Portugal possui uma das maiores áreas marítimas da Europa, e o mar está a regressar ao centro da sua economia — desta vez impulsionado pela inteligência artificial e pela robótica. Aquilo a que se chama «economia azul» tornou-se uma aposta estratégica, e em 2026 o país afirma-se como uma referência internacional na forma como junta tecnologia de ponta e oceano.
Portugal, país de honra do mar
O reconhecimento é concreto. Portugal foi escolhido como País de Honra da Sea Tech Week de 2026, um destaque que sublinha a sua liderança na economia azul. A distinção abrange áreas como as energias renováveis marinhas, as tecnologias do oceano, a aquicultura, a biotecnologia e, de forma transversal, a inovação marítima sustentável. É o mar visto não como simples paisagem, mas como verdadeira plataforma de futuro.
Robôs que exploram as profundezas

No coração desta revolução está a investigação nacional. O INESC TEC, com sede no Porto, atingiu maturidade em veículos autónomos, robótica para missões marítimas e sistemas de perceção e sensorização.
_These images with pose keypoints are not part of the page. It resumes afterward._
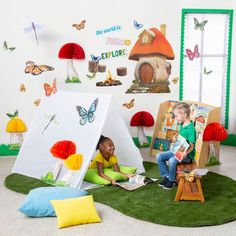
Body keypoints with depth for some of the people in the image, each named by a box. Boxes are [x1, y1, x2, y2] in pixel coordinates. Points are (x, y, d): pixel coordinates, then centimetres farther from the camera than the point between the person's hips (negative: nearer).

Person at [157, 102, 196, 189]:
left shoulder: (191, 129, -20)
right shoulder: (182, 125, 8)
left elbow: (191, 146, -22)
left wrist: (185, 153, -40)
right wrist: (176, 139, 2)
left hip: (187, 155, -9)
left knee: (172, 160, -34)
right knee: (159, 157, -3)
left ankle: (171, 180, -10)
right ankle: (166, 176, 8)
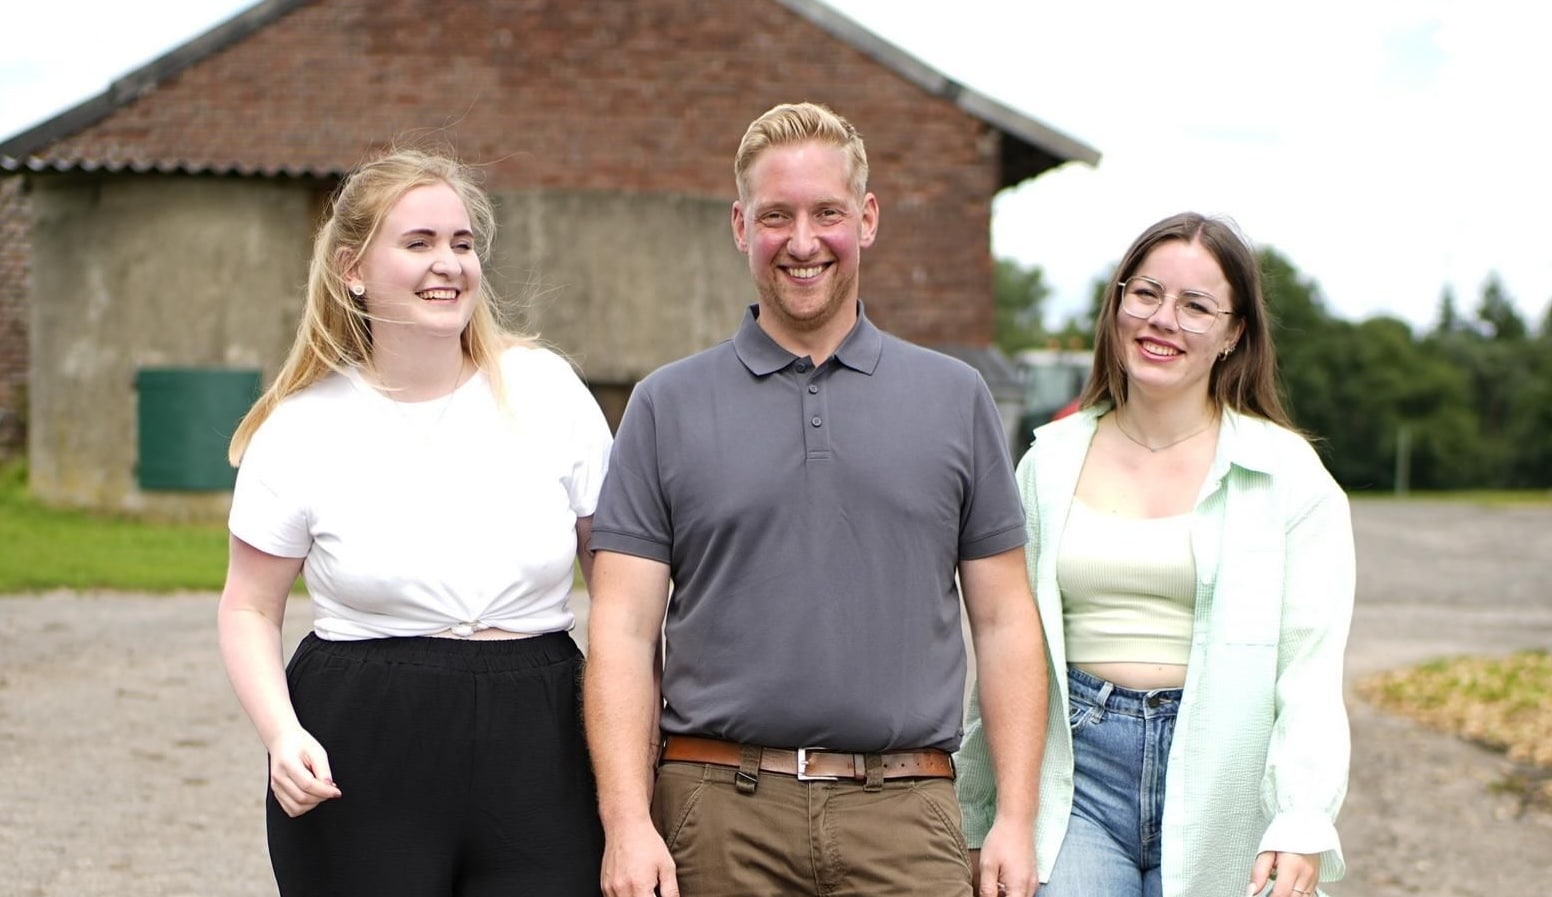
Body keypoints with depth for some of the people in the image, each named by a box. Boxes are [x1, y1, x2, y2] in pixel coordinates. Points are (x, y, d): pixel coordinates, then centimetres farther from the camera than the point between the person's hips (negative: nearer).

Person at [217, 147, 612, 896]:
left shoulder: (545, 389, 2)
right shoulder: (303, 428, 0)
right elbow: (249, 609, 6)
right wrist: (281, 734, -12)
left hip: (534, 750, 1)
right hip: (358, 760, -1)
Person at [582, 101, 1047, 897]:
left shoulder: (955, 399, 10)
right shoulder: (666, 407, 7)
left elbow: (1004, 620, 10)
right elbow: (623, 629, 2)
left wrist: (1016, 818, 2)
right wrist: (626, 823, -8)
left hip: (902, 813, 0)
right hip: (718, 813, 0)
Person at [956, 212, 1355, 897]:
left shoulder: (1287, 475, 2)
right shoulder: (1051, 462, 10)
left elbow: (1312, 666, -5)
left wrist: (1304, 821, -18)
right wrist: (974, 822, 15)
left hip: (1218, 782, -1)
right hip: (1077, 773, 1)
Um dos seus projetos mais ambiciosos é o PETRA, um veículo submarino autónomo de longo alcance concebido para logística em águas profundas, cuja primeira missão está prevista para maio de 2027.
IA ao serviço do oceano
A inteligência artificial é o fio condutor de tudo isto. É usada para monitorizar a saúde dos peixes e otimizar as operações de aquicultura, mas também para recolher e interpretar enormes volumes de dados sobre o estado do oceano. O centro de excelência INESCTEC.OCEAN reúne precisamente estas frentes — estruturas marinhas, robótica, energia e digitalização do oceano — enquanto os Açores servem de laboratório natural para testar novas tecnologias.
Um oceano de oportunidades — e de desafios
As promessas são grandes, mas não isentas de obstáculos. A economia azul pode gerar emprego qualificado e crescimento sustentável, desde que se consiga dar o salto da investigação para a indústria e atrair financiamento suficiente. Ao mesmo tempo, é preciso proteger ecossistemas frágeis: a tecnologia deve estar ao serviço da preservação, e não apenas da exploração dos recursos do mar.
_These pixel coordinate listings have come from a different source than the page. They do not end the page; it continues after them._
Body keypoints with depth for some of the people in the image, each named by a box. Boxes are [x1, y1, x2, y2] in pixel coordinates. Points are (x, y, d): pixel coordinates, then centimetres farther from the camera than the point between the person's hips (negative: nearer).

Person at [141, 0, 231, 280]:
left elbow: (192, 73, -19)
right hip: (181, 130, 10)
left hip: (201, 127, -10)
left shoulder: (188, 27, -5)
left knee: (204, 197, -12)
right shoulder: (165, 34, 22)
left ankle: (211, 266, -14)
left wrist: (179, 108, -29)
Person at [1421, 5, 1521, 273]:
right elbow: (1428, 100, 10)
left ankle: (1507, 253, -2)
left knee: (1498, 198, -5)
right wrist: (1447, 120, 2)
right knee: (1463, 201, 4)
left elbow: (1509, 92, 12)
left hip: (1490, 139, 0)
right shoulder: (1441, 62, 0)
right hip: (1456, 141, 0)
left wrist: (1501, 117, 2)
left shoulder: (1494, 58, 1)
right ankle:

Para um país cuja história se escreveu sobre as ondas, a inteligência artificial e os robôs oferecem um novo capítulo. Transformam o vasto oceano português de herança do passado em fronteira tecnológica do presente — uma espécie de era dos descobrimentos reinventada, feita agora de algoritmos, sensores e veículos que mergulham onde o ser humano ainda não chega.